Anayasa Mahkemesi 5 Haziran 2008 tarihinde Ak Parti'nin gerçekleştirdiği "üniversitelerde türban yasağını kaldıran Anayasa değişikliği"ni yok saydı.
Yaklaşık 2 ay sonra görülen Ak Parti davasında ise "kapatma" değil "uyarı" verdi.
Kararlardan birincisi "laikliğe duyarlı" kesimleri, ikincisi AK Parti camiasını sevindirdi.
Her iki kararın sonunda dün Türkiye'de esen rüzgarın yarattığı tatlı serinlikten memnun olmayan var mı?
İşte buna "ince ayar" deniliyor.
Bir taraftan "laik cumhuriyet"in barikatları güçlendiriliyor, diğer yandan "demokrasi"
Türkiye'nin "duyarlı" insanları, "demokratik, laik cumhuriyet"i birlikte koruma, kollama ve güçlendirme çabasında "kritik" bir aşamayı geçmiş görünüyor
***
Bir tezin başarısı, antitezin başarısızlığı ölçülebilir.
Bu kararların Türkiye'ye yaptığı "iyi"liği görebilmek için "kötü"yü sadece düşünmek bile yetiyor.

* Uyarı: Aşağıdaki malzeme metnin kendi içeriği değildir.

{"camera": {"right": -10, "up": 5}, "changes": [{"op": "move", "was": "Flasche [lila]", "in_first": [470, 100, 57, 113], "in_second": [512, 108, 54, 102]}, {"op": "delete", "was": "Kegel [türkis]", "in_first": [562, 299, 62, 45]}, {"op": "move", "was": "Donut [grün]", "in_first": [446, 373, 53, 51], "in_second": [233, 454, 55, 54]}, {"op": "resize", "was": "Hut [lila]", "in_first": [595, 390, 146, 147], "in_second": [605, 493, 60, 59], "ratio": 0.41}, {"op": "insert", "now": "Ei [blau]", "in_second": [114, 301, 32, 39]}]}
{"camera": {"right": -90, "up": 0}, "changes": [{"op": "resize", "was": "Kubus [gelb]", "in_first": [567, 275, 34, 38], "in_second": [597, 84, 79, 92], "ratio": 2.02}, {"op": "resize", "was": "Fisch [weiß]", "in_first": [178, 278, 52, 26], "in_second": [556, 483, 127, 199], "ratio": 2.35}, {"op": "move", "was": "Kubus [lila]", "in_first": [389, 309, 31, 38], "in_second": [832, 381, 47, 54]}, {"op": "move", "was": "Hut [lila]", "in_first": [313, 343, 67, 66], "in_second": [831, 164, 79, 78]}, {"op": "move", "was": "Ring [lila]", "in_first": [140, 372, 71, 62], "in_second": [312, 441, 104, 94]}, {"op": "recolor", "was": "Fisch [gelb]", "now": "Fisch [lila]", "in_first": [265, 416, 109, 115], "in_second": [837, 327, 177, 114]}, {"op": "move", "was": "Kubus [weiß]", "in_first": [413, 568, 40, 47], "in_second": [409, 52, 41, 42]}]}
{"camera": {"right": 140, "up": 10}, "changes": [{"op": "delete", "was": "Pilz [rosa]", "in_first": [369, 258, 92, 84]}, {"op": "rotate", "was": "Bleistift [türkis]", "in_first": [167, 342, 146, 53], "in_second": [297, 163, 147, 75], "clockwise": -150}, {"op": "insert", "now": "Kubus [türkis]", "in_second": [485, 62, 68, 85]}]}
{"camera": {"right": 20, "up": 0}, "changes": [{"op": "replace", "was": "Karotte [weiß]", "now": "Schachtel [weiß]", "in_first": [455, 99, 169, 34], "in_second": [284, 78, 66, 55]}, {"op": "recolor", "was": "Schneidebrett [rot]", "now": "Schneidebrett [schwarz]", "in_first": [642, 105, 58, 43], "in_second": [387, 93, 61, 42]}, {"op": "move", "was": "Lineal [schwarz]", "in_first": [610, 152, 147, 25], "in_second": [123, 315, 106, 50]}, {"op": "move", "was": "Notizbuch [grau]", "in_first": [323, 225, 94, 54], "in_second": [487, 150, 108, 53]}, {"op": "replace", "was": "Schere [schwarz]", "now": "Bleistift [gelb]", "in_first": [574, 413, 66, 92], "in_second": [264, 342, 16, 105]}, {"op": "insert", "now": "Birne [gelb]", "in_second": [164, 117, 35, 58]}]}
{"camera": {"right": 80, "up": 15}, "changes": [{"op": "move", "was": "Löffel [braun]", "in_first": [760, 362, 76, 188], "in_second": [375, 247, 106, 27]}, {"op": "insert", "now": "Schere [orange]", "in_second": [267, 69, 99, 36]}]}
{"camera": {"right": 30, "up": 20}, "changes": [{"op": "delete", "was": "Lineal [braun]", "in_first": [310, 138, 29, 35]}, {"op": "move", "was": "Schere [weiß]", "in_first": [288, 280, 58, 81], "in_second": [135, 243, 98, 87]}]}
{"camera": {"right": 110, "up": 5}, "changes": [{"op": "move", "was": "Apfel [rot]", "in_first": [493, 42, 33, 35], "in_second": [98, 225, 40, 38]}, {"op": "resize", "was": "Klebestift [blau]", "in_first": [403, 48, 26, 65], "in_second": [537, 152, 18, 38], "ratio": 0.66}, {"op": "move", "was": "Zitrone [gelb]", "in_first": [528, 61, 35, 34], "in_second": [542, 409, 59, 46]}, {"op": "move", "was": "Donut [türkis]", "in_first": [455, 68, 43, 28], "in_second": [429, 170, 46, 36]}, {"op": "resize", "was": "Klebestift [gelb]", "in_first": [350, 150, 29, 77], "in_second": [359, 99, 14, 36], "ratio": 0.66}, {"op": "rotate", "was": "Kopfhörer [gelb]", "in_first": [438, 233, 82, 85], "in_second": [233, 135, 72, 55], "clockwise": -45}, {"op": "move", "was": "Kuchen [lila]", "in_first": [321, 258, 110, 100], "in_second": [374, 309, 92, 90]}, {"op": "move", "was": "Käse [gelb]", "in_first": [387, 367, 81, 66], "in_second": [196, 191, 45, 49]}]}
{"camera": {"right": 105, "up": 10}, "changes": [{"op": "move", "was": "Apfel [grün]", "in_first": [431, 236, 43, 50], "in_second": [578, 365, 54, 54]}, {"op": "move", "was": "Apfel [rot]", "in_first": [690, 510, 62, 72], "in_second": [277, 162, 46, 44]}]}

Bakın, Anayasa Mahkemesi "türban" değişikliğini onaylayıp "Ak Parti'yi kapatsa" ne olurdu?
Kaos.
Ya da "türban" değişikliğini veto ettikten sonra AK Parti de kapatılsaydı.
Yine kaos.
Döviz ve faizle birlikte fiyatların da yükselmeye başladığı, dünya tarafından "ayıplanan" ve yalnız bırakılan bir ülkenin "umutsuz" insanları haline dönüşebilirdik.
Ne yazık ki, küresel sermaye, ekonomisi yeterince güçlü olmayan ülkeleri çok çabuk sarsabiliyor.
Ama dün ve bugün Türkiye'de yaşayanların "ne olacak" korkusunu atarak geleceğe umutla bakmaya başladıklarını söylemek mümkün.
Çünkü 2003 yılında yapılan Anayasa değişikliğiyle bulunan "orta yol" sayesinde, demokrasiye zarar vermeden "ölçülü bir ceza" uygulanabilmiştir.
Bu noktada sözkonusu Anayasa değişikliğini yapan DSP-MHP-ANAP Hükümetinin "demokrasiye katkı"sını hatırlamak gerekiyor.
***
Gelelim bundan sonrasına
Verilen cezadan sonra iktidar kanadının "özeleştiri" yapmaması büyük bir hata olur.
Başbakanın 22 Temmuz sonrasında AK Parti Genel Merkezi balkonundan yaptığı konuşmanın çizgisinde bir siyaset izlemesi, iktidar partisine oy vermeyenlerin genel beklentisidir.
Zaten, "gerçek demokrasi"lerde iktidarların görevi, yandaşı olmayanların haklarını da korumak değil midir?
Tabi, iktidarla birlikte muhalefet partilerine de sorumluluk düşüyor.
Çünkü Türkiye'de yaşayanlar "yukarıdaki kavga"ların kendilerine "zam" yada "umutsuzluk" olarak yansımasını istemiyor.
Önümüzdeki süreçte, siyaset anlayışlarının sorgulanması kaçınılmaz gibi görünüyor.